Despite the apparent move towards an economic substance test, the amended GAAR maintains an assertion of prioritizing the legal form of transactions. This duality creates a framework where the system claims to adhere to the legal form but also explicitly factors in the economic substance and expected value of transactions. This ambiguity risks confusing taxpayers, as the system attempts to straddle both legal formalities and economic realities.
Is the GAAR broken?
Between 1988 and March 2021, the Canada Revenue Agency considered the GAAR in 1,600 audit cases and applied it in 80% of cases; see Department of Finance Canada, “Modernizing and Strengthening the General Anti-Avoidance Rule.” The Crown has won all but two of the six GAAR cases heard by the SCC, including the most recent case in Deans Knight Income Corporation v Canada, 2023 SCC 16. This track record raises questions as to whether or not there were issues with the existing GAAR.
This is not to suggest that a broader tax avoidance problem does not exist.
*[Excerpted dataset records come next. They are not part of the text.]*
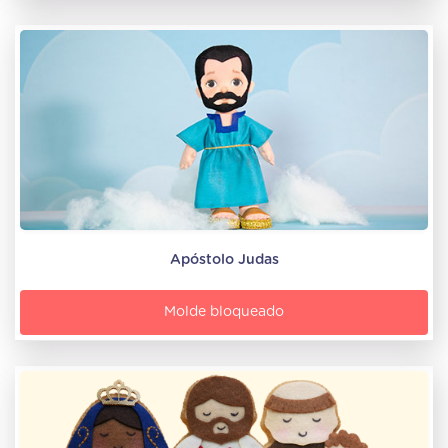
Apóstolo Judas
Molde bloqueado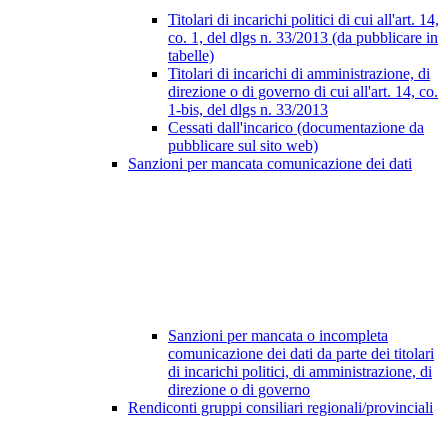
Titolari di incarichi politici di cui all'art. 14,
co. 1, del dlgs n. 33/2013 (da pubblicare in
tabelle)
Titolari di incarichi di amministrazione, di
direzione o di governo di cui all'art. 14, co.
1-bis, del dlgs n. 33/2013
Cessati dall'incarico (documentazione da
pubblicare sul sito web)
Sanzioni per mancata comunicazione dei dati
Sanzioni per mancata o incompleta
comunicazione dei dati da parte dei titolari
di incarichi politici, di amministrazione, di
direzione o di governo
Rendiconti gruppi consiliari regionali/provinciali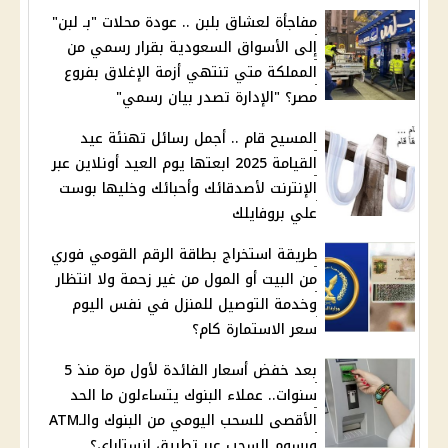
مفاجأة لعشاق بلبن .. عودة محلات "بـ لبن"
إلى الأسواق السعودية بقرار رسمي من
المملكة متي تنتهي أزمة الإغلاق بفروع
مصر؟ "الإدارة تصدر بيان رسمي"
المسيح قام .. أجمل رسائل تهنئة عيد
القيامة 2025 ابعتها يوم العيد أونلاين عبر
الإنترنت لأصدقائك وأحبائك وخليها بوست
علي بروفايلك
طريقة استخراج بطاقة الرقم القومي فوري
من البيت أو المول من غير زحمة ولا انتظار
وخدمة التوصيل للمنزل في نفس اليوم
سعر الاستمارة كام؟
بعد خفض أسعار الفائدة لأول مرة منذ 5
سنوات.. عملاء البنوك يتساءلون ما الحد
الأقصى للسحب اليومي من البنوك والـATM
ورسوم السحب عبر تطبيق إنستاباي؟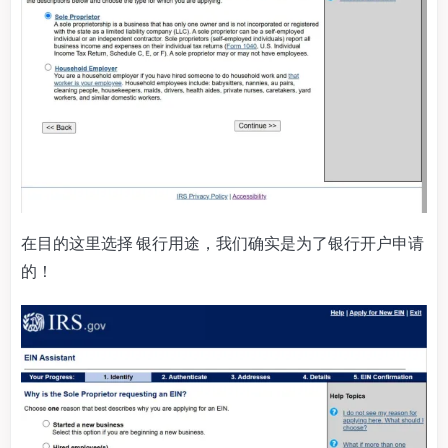
在目的这里选择 银行用途，我们确实是为了银行开户申请
的！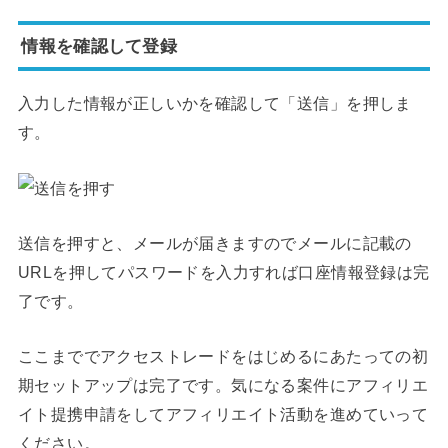
情報を確認して登録
入力した情報が正しいかを確認して「送信」を押しま
す。
送信を押すと、メールが届きますのでメールに記載の
URLを押してパスワードを入力すれば口座情報登録は完
了です。
ここまででアクセストレードをはじめるにあたっての初
期セットアップは完了です。気になる案件にアフィリエ
イト提携申請をしてアフィリエイト活動を進めていって
ください。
Yet, there are multiple possible sources for this outside of an ostensibly weak GAAR. In his recent article “AI and the Future of Tax Avoidance,” Professor Benjamin Alarie comments on the potential improvements artificial intelligence could yield in, among other things, detecting instances of tax avoidance; see page 1812. It is worth examining potential shortcomings in identifying tax avoidance activities. It is also worth considering the possibility that the Crown might be selective or cautious in applying the GAAR in certain cases. This selectivity could create gaps in enforcement and contribute to the perception that the GAAR is itself inadequate; see the Appendix in Paletta Estate v The Queen, 2021 TCC 11.
However, most notably, the government could consider the possibility that the GAAR works adequately to deter taxpayers from even engaging in abusive avoidance transactions to begin with. If the existing framework proves effective in dissuading individuals and corporations from participating in abusive avoidance transactions, it could naturally result in a lower number of cases. In this scenario, the focus might shift from solely assessing the GAAR’s application to a more holistic evaluation of its preventive impact on tax avoidance practices.
As Parliament previously acknowledged, it is essential to strike a balance between protecting the tax base by preventing abusive tax practices and affording taxpayers certainty in planning their affairs. Any alteration to the GAAR should ideally start from the premise that Parliament deemed that a prior case, where the GAAR was not applied, was incorrectly decided. After a retrospective analysis of the SCC’s GAAR jurisprudence, it is unclear whether the outcome of a single case would have changed on the basis of the revisions. Ultimately, the amendments complicate Canadian tax law without clear prospects of substantially reducing tax avoidance and safeguarding Canada’s coffers.